- @sarahknights
Create a set of common KPIs across all of PlayStation Studios games based on data from a variety of data sources, including in game telemetry, console platform data, and stream platform data.
Create an efficient way to objectively compare KPIs across the portfolio of games within Playstation Studios to inform future products and key business stakeholders across the business.
The data currently exists in AWS Redshift, in a raw but valid format. Each game studio has their own database, and each game has it’s own schema with in-game telemetry stored in separate tables according to event type within that schema.
Data will be collected from our raw data sources, loaded and then transformed at the destination. Given we are dealing with high-volume datasets that require frequent loading, an ELT approach is much more efficient as the target KPI database has the processing power to perform the transformations at the analytics stage.
A key concern within this project is the format and structure of the source data. Schemas are highly likely to be very different and a tool is required that is capable of adapting to different configurations and future changes. Additionally, there may be differences in the types of telemetry data that exists between gaming platforms.
Separate AWS Glue pipelines [1] will be initiated to extract game studio, game and telemetry data and load it into tables in a new KPI database sitting within the Redshift data warehouse, using S3 [2] to temporarily stage the data. The initial run will be a full load, with subsequent processes triggering incremental loads to maintain efficiency.
AWS Glue is able to automatically discover the schema of the source tables compensating for likely differences in structure across the different games and game studios.The built-in transformations available in AWS Glue ensure that data ingested into the target database is cleaned and transformed to a standard format in transit [3] without the need for additional processing.
CloudWatch monitors the Glue pipelines that load the data into the KPI database [4], triggering dbt procedures [5] where necessary to normalise and combine the data into centralised tables to ensure all downstream systems have consistent data across all game studios and games [6]. CloudWatch is also able to log and monitor the application.
Utilising the Glue Data Catalog, data lineage can be preserved and metadata stored. This can then inform the dashboard output, for example Amazon Athena [7].
Performance metrics to be implemented to ensure downstream dashboards and reporting outputs are accessible and available. There should be consideration to snapshot datasets should latency occur.
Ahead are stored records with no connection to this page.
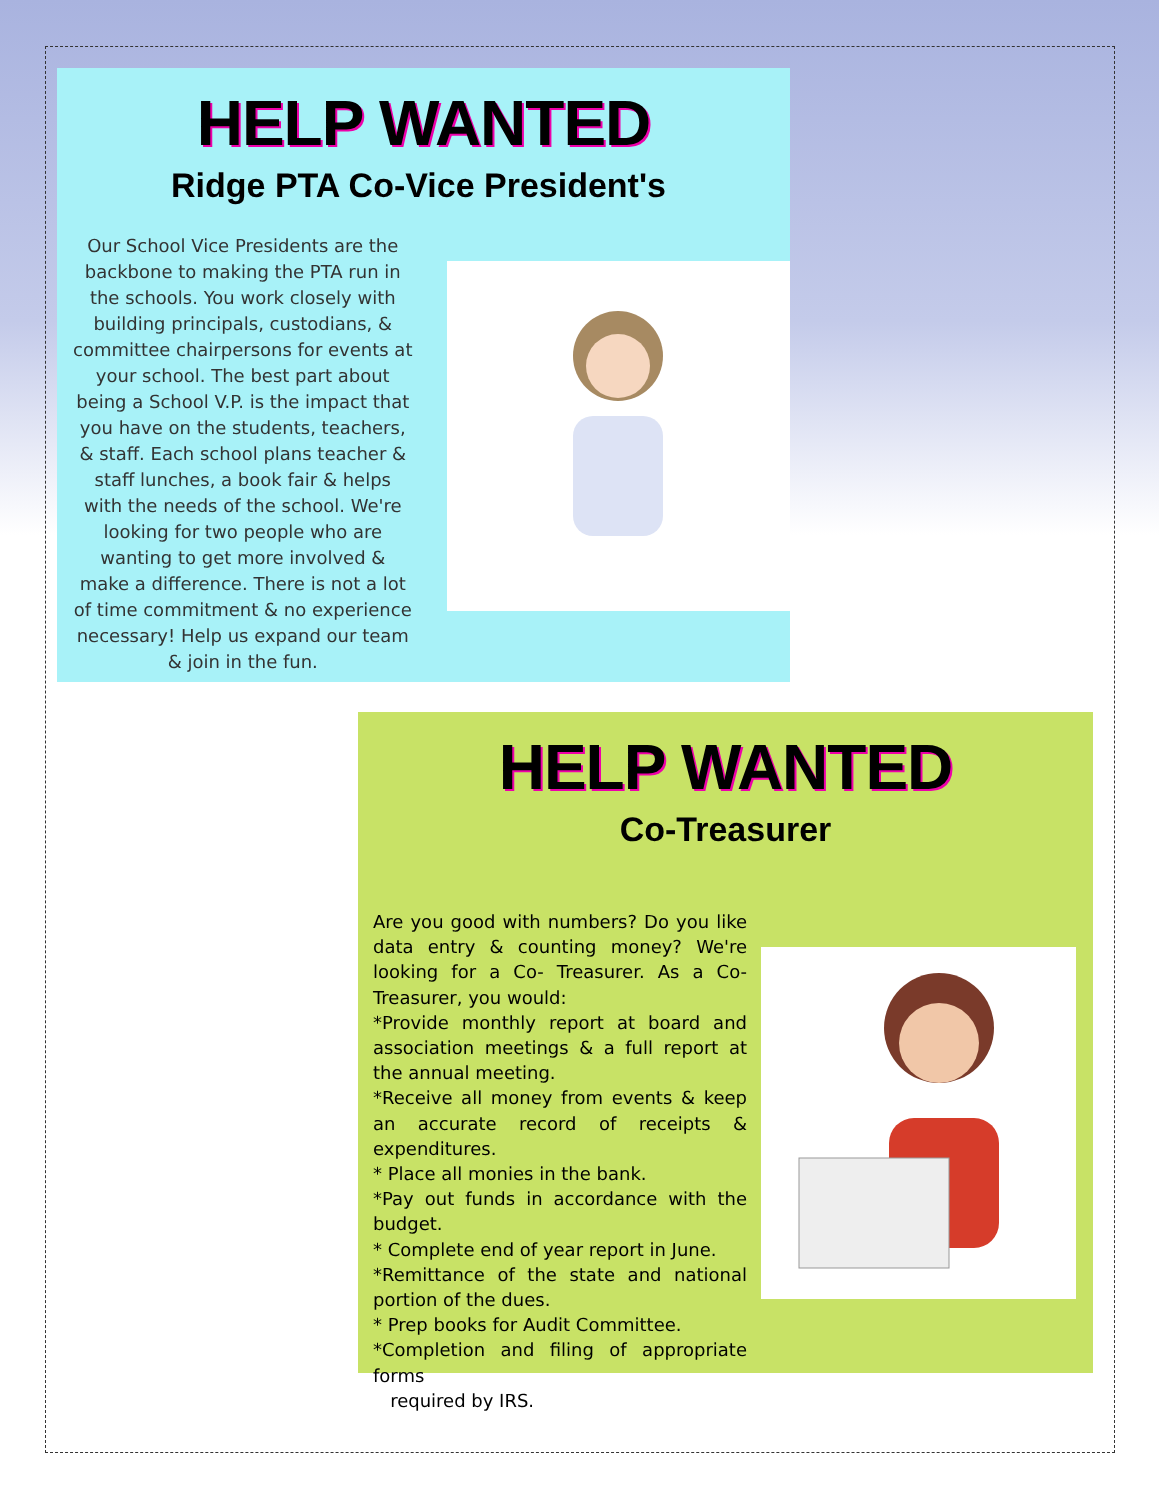HELP WANTED
Ridge PTA Co-Vice President's
Our School Vice Presidents are the backbone to making the PTA run in the schools. You work closely with building principals, custodians, & committee chairpersons for events at your school. The best part about being a School V.P. is the impact that you have on the students, teachers, & staff. Each school plans teacher & staff lunches, a book fair & helps with the needs of the school. We're looking for two people who are wanting to get more involved & make a difference. There is not a lot of time commitment & no experience necessary! Help us expand our team & join in the fun.
HELP WANTED
Co-Treasurer
Are you good with numbers? Do you like data entry & counting money? We're looking for a Co- Treasurer. As a Co-Treasurer, you would:
*Provide monthly report at board and association meetings & a full report at the annual meeting.
*Receive all money from events & keep an accurate record of receipts & expenditures.
* Place all monies in the bank.
*Pay out funds in accordance with the budget.
* Complete end of year report in June.
*Remittance of the state and national portion of the dues.
* Prep books for Audit Committee.
*Completion and filing of appropriate forms
required by IRS.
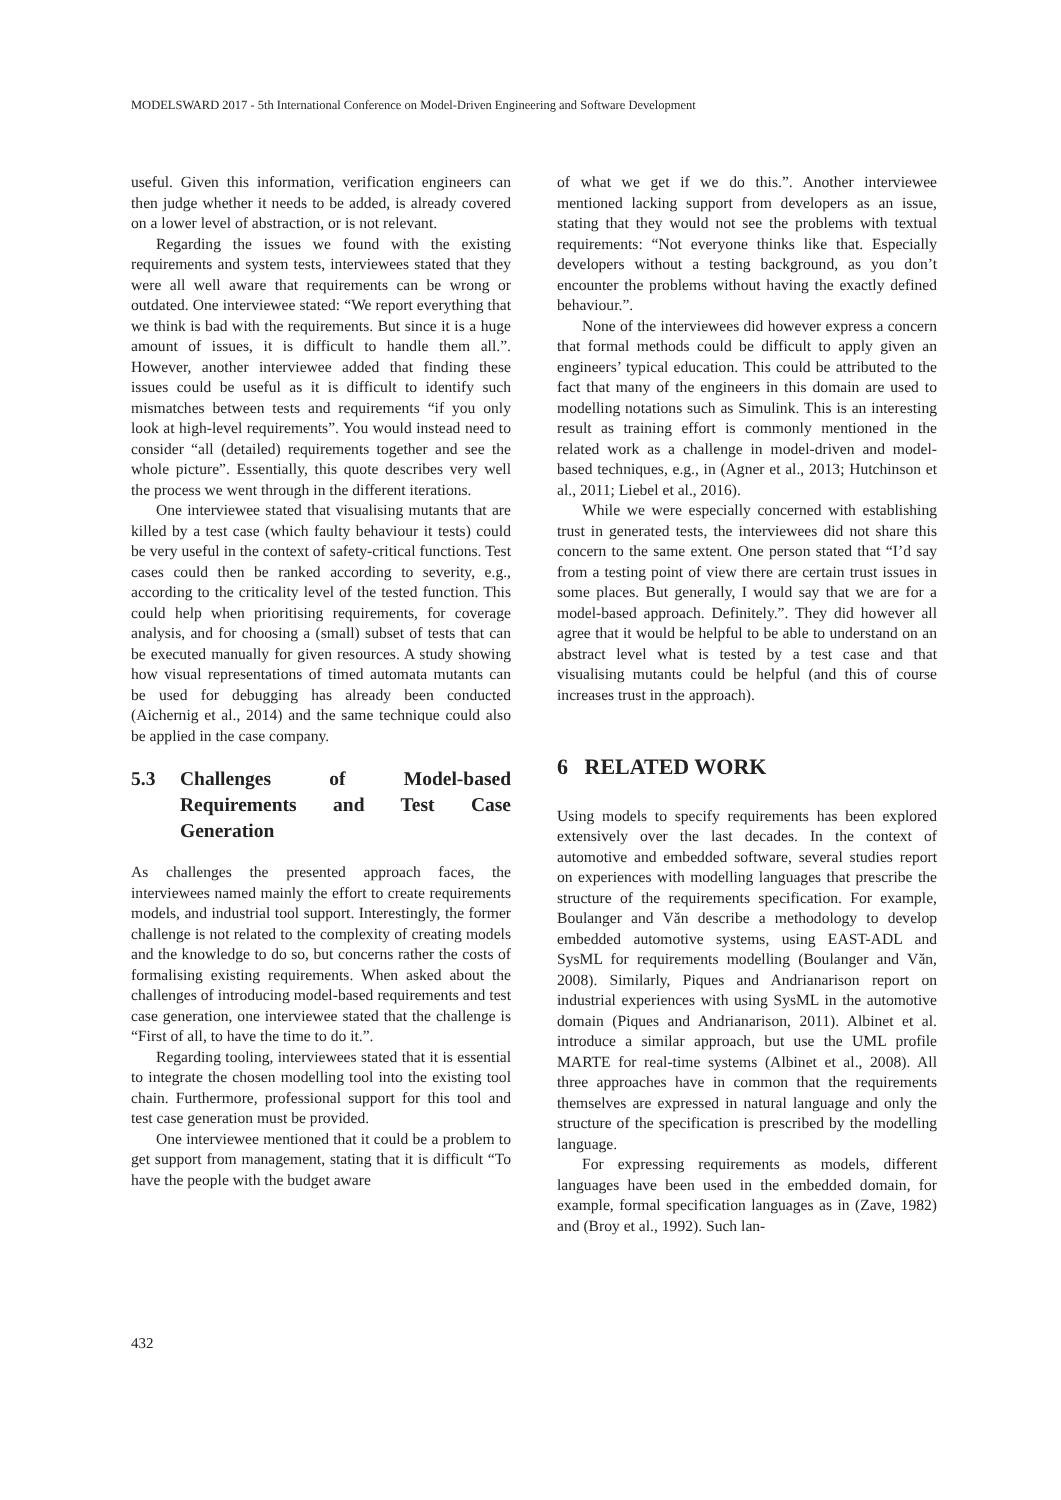MODELSWARD 2017 - 5th International Conference on Model-Driven Engineering and Software Development
useful. Given this information, verification engineers can then judge whether it needs to be added, is already covered on a lower level of abstraction, or is not relevant.
Regarding the issues we found with the existing requirements and system tests, interviewees stated that they were all well aware that requirements can be wrong or outdated. One interviewee stated: “We report everything that we think is bad with the requirements. But since it is a huge amount of issues, it is difficult to handle them all.”. However, another interviewee added that finding these issues could be useful as it is difficult to identify such mismatches between tests and requirements “if you only look at high-level requirements”. You would instead need to consider “all (detailed) requirements together and see the whole picture”. Essentially, this quote describes very well the process we went through in the different iterations.
One interviewee stated that visualising mutants that are killed by a test case (which faulty behaviour it tests) could be very useful in the context of safety-critical functions. Test cases could then be ranked according to severity, e.g., according to the criticality level of the tested function. This could help when prioritising requirements, for coverage analysis, and for choosing a (small) subset of tests that can be executed manually for given resources. A study showing how visual representations of timed automata mutants can be used for debugging has already been conducted (Aichernig et al., 2014) and the same technique could also be applied in the case company.
5.3 Challenges of Model-based Requirements and Test Case Generation
As challenges the presented approach faces, the interviewees named mainly the effort to create requirements models, and industrial tool support. Interestingly, the former challenge is not related to the complexity of creating models and the knowledge to do so, but concerns rather the costs of formalising existing requirements. When asked about the challenges of introducing model-based requirements and test case generation, one interviewee stated that the challenge is “First of all, to have the time to do it.”.
Regarding tooling, interviewees stated that it is essential to integrate the chosen modelling tool into the existing tool chain. Furthermore, professional support for this tool and test case generation must be provided.
One interviewee mentioned that it could be a problem to get support from management, stating that it is difficult “To have the people with the budget aware
of what we get if we do this.”. Another interviewee mentioned lacking support from developers as an issue, stating that they would not see the problems with textual requirements: “Not everyone thinks like that. Especially developers without a testing background, as you don’t encounter the problems without having the exactly defined behaviour.”.
None of the interviewees did however express a concern that formal methods could be difficult to apply given an engineers’ typical education. This could be attributed to the fact that many of the engineers in this domain are used to modelling notations such as Simulink. This is an interesting result as training effort is commonly mentioned in the related work as a challenge in model-driven and model-based techniques, e.g., in (Agner et al., 2013; Hutchinson et al., 2011; Liebel et al., 2016).
While we were especially concerned with establishing trust in generated tests, the interviewees did not share this concern to the same extent. One person stated that “I’d say from a testing point of view there are certain trust issues in some places. But generally, I would say that we are for a model-based approach. Definitely.”. They did however all agree that it would be helpful to be able to understand on an abstract level what is tested by a test case and that visualising mutants could be helpful (and this of course increases trust in the approach).
6 RELATED WORK
Using models to specify requirements has been explored extensively over the last decades. In the context of automotive and embedded software, several studies report on experiences with modelling languages that prescribe the structure of the requirements specification. For example, Boulanger and Văn describe a methodology to develop embedded automotive systems, using EAST-ADL and SysML for requirements modelling (Boulanger and Văn, 2008). Similarly, Piques and Andrianarison report on industrial experiences with using SysML in the automotive domain (Piques and Andrianarison, 2011). Albinet et al. introduce a similar approach, but use the UML profile MARTE for real-time systems (Albinet et al., 2008). All three approaches have in common that the requirements themselves are expressed in natural language and only the structure of the specification is prescribed by the modelling language.
For expressing requirements as models, different languages have been used in the embedded domain, for example, formal specification languages as in (Zave, 1982) and (Broy et al., 1992). Such lan-
432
Monitoring with CloudWatch against the AWS Glue pipelines will identify job failures, latency and resource consumption at a granular level.
Ensure that relevant source data already exists across all games, across all genres and is platform-independent. Validate the reporting KPI outputs with the key business stakeholders to ensure the provision of the implementation aligns with the business need.
This proposal promotes the use of products from within the AWS ecosystem, primarily because of ease of integration and security. However, there are many other 3rd party options available. There are also other services provided by AWS, such as Kinesis which could be considered.
Consideration should also be made as to whether an ETL or ELT approach should be taken. This proposal focuses on an ELT strategy based on the assumed quantity and quality of data to be ingested.
- Future modification to source schemas may need to be reviewed to ensure ongoing successful integration
- Persistent access to source schemas will need to be provided and maintained
- The data is already available in AWS Redshift
- There is a single AWS Redshift cluster containing all game studio databases
- All game studio database types are supported by AWS Glue
- All game data to be ingested requires user sign in to either SEN or PSN
- Should we incrementally load data in batches or stream continual changes through the pipeline?
- How are the reporting KPIs generated? Is that out of scope for this RFC?
Collating data from disparate systems into a centralised structure is likely to have additional benefits than just those defined in this user story. Utilising an approach which allows scalability and extensibility ensures building a tool that is future-proofed and that can provide the bedrock for similar projects and requests.